Playwright Rules (Automation Framework)
- Use `@playwright/test` projects: one per viewport (`mobile`, `tablet`, `desktop`).
- Tag scenarios with `@ux-high` / `@ux-low` priority for pipeline gating.
- Wrap flows in `measureTask()` helper:
```ts
export async function measureTask(name: string, cb: () => Promise<void>) {
const t0 = performance.now();
await cb();
const duration = performance.now() - t0;
test.info().annotations.push({ type: 'duration', description: `${duration}` });
}
```
- Inject accessibility scan after each major step using `axe-core`:
```ts
await new AxeBuilder({ page })
.withTags(['wcag2a','wcag2aa'])
.analyzeAndReport();
```
React (Design-System Components)
- All interactive components expose `data-qa` selectors for stable test hooks.

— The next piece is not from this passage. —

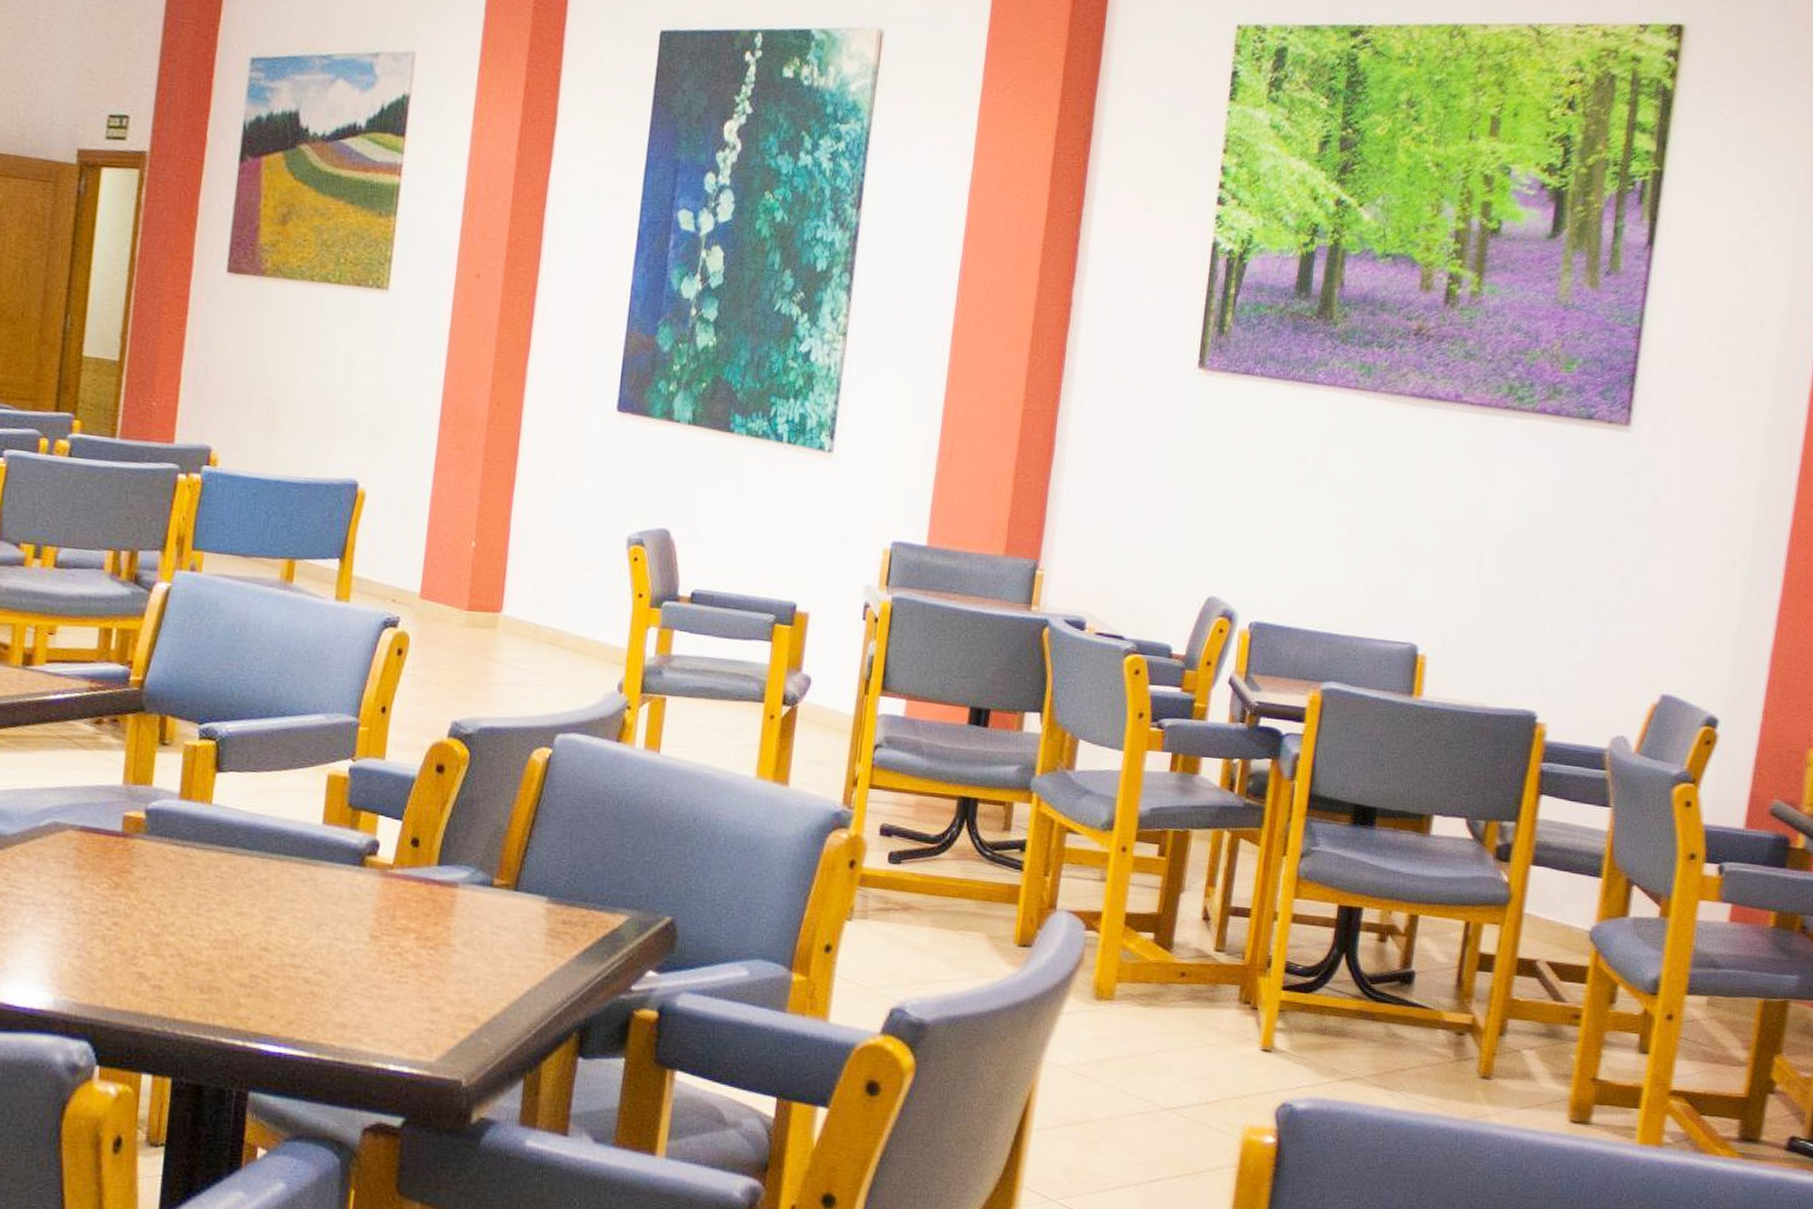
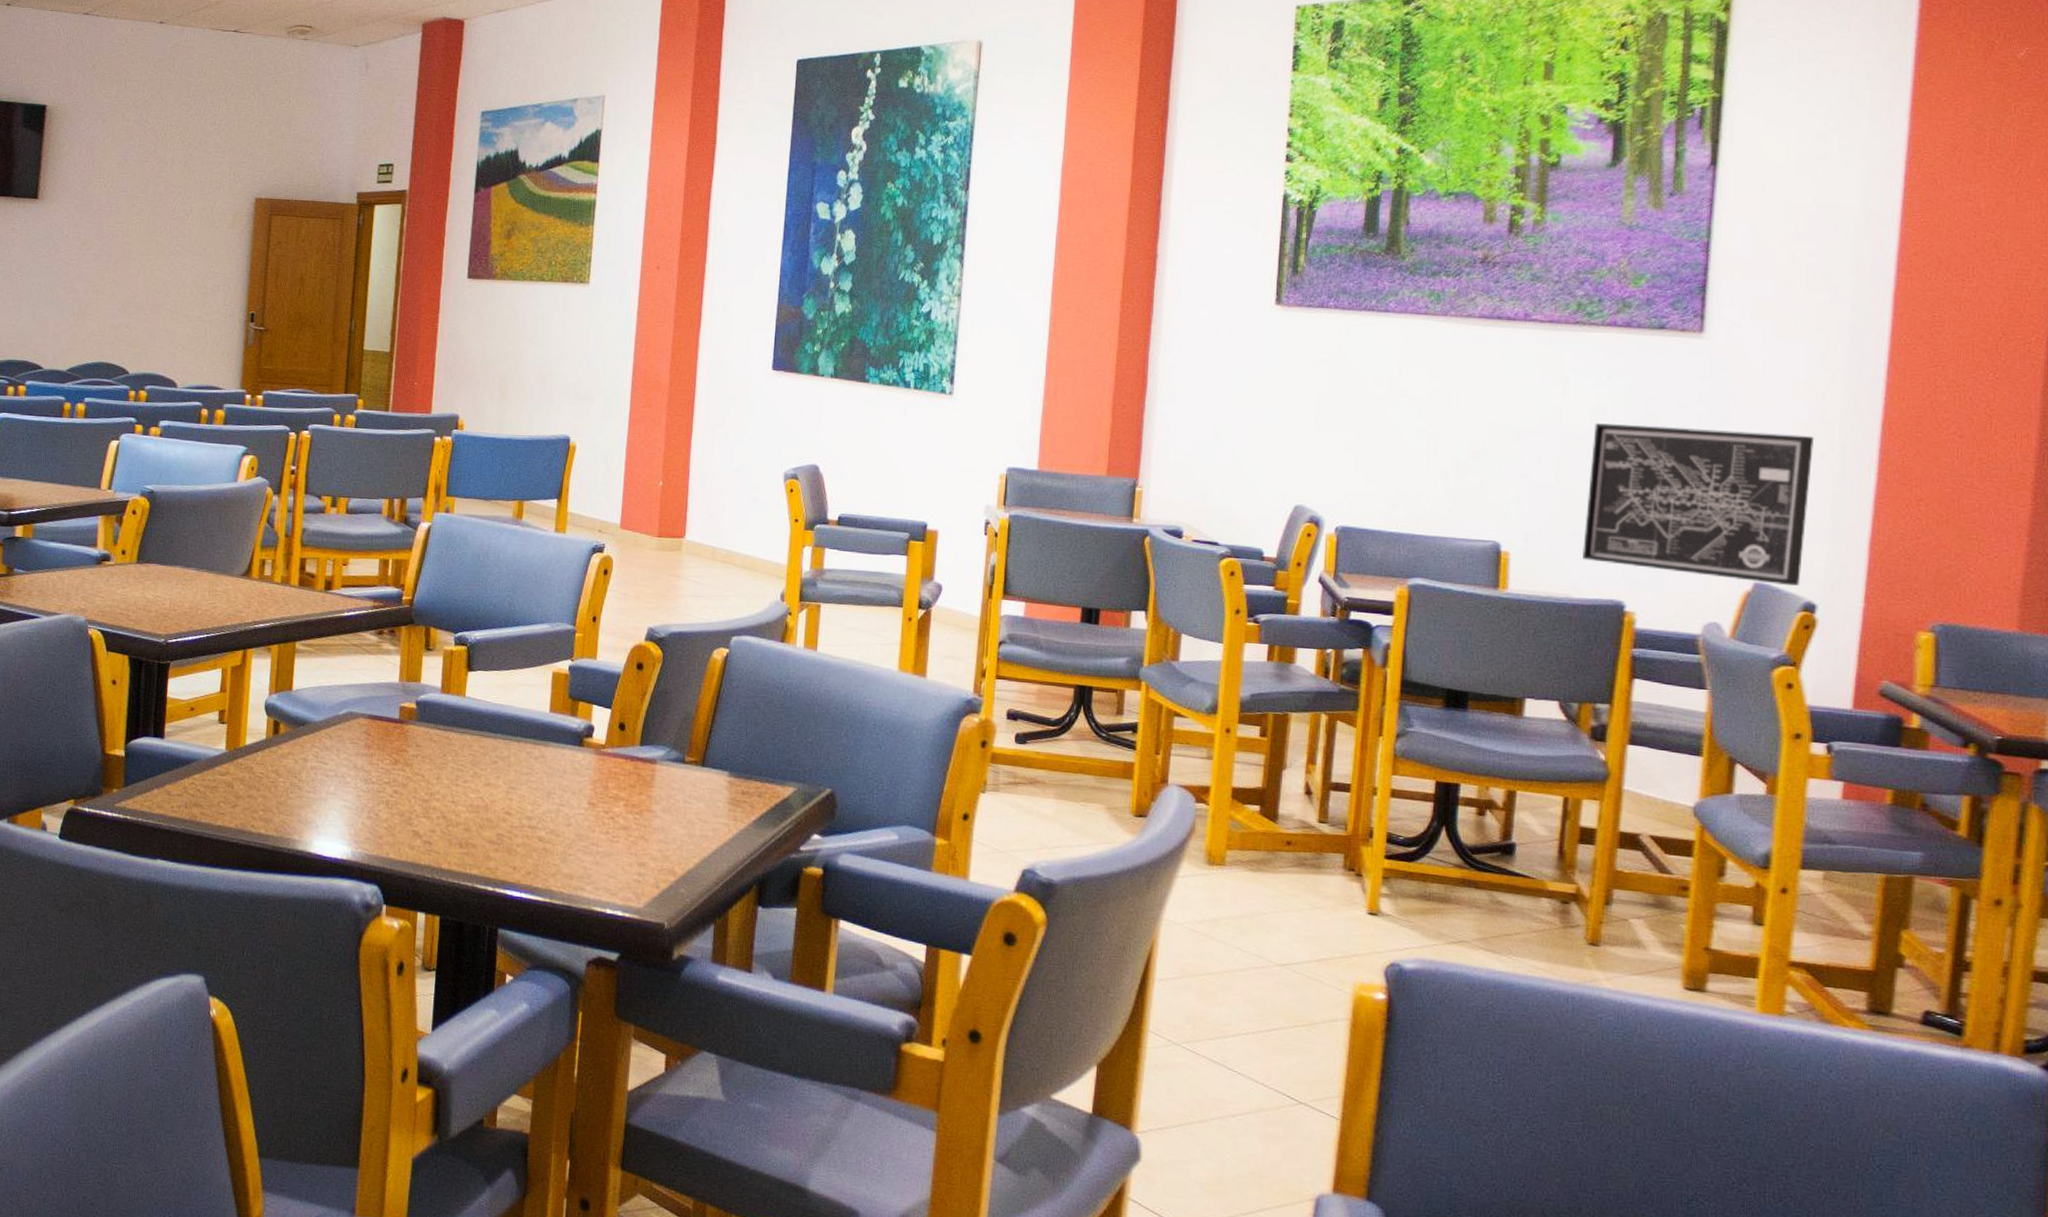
wall art: none [1498,518,1726,700] -> present [1583,423,1813,586]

- Provide keyboard operability (Tab, Enter, Space) and validate with Playwright `page.keyboard` actions.
- Use Storybook stories as test entry points to isolate component-level usability tasks.
Analytics / Session Replay
- Lazy-load Hotjar/Lookback snippets behind an “opt-in” flag to maintain GDPR compliance.

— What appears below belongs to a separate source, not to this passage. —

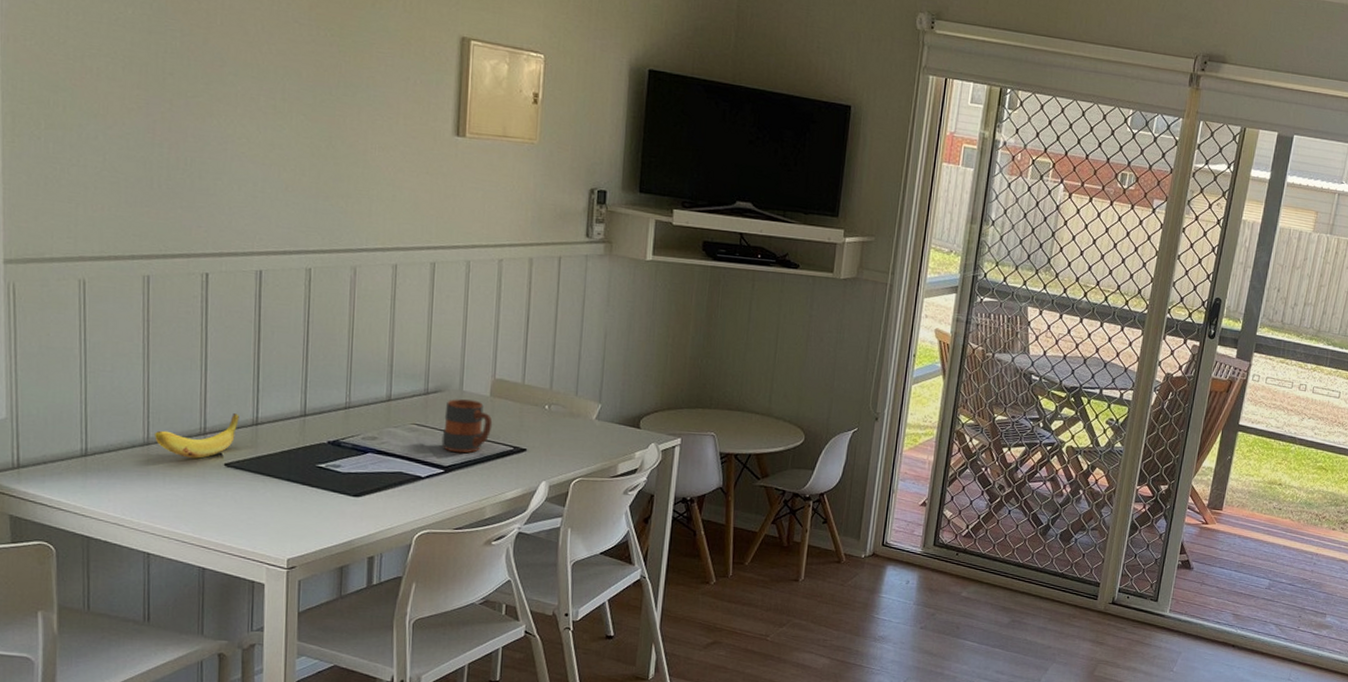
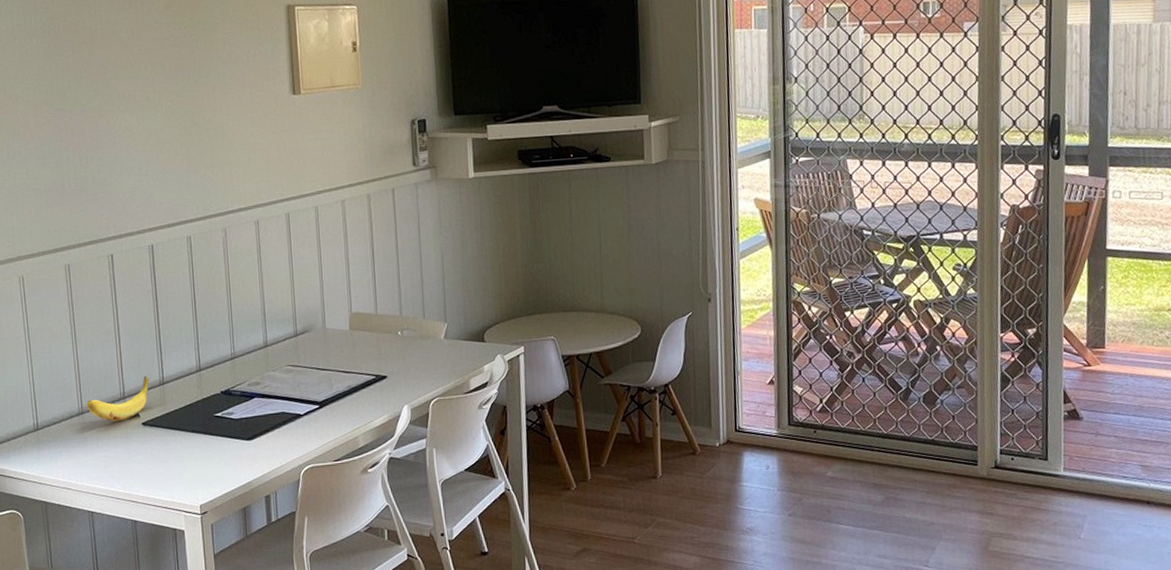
mug: present [441,399,493,454] -> none [313,336,355,388]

- Initialise analytics in `useEffect(() ⇒ initAnalytics({ userId, buildId }))` only when `process.env.NODE_ENV === 'production'`.
- Use heatmap sample rate ≤ 10 % to minimize performance impact.
CI/CD Integration
- Pipeline stages: `lint → unit → accessibility → usability (Playwright) → deploy-preview → moderated-studies`.

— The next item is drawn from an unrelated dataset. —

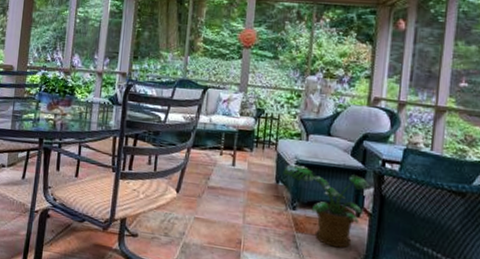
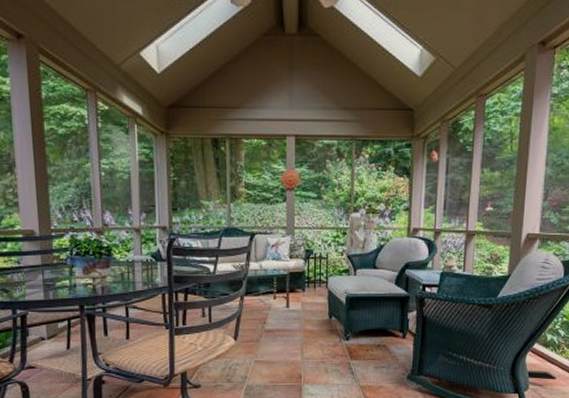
potted plant: present [283,164,370,248] -> none [335,299,413,368]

- Fail the build if: (a) task-success < 80 %, (b) SUS < 68, or (c) regression in Time-on-Task > 20 %.
- Store metrics in InfluxDB; visualise in Grafana dashboard `UX/Usability-Regression`.
Testing Patterns
- Script template:
1. Warm-up question (context).
2. Primary task (measurable goal).
3. Follow-up probing (open ended).
- Keep facilitator talk ≤ 15 % of session; avoid confirmation bias.
- Use `think-aloud` prompting: “Please verbalise what you’re thinking.”
Performance Patterns
- Pre-seed test pages with realistic data fixtures; disable 3rd-party ads for noise-free metrics.
- Record FPS & CLS during tasks with `page.metrics()`. Flag CLS > 0.1 as defect.
Security & Privacy
- Mask sensitive fields in recordings with CSS class `.private-field`.
- Anonymise participant IDs; store consent forms alongside videos.
Examples
1. Simple task script (Markdown):
```md
## Task: Locate Primary Button
You have 5 seconds: where would you click to save your settings?
```
2. Playwright automation snippet:
```ts
test('Onboarding – create workspace', async ({ page }) => {
await measureTask('create-workspace', async () => {
await page.goto('/signup');
await page.fill('[data-qa=email]', '[email protected]');
await page.click('[data-qa=continue]');
await expect(page).toHaveURL(/setup/);
});
});
```
Folder Layout
- `tests/`
• `usability/`
– `signup.spec.ts`
– `settings.spec.ts`
– `_helpers.ts`
• `accessibility/`
• `unit/`
- `artifacts/` (auto-generated)
Common Pitfalls & Guardrails
- DO NOT recruit only internal team; external, unbiased users are mandatory.
- DO NOT run > 30 min sessions without breaks; cognitive fatigue skews data.
- ALWAYS pilot your script with 1 internal & 1 external user before full rollout.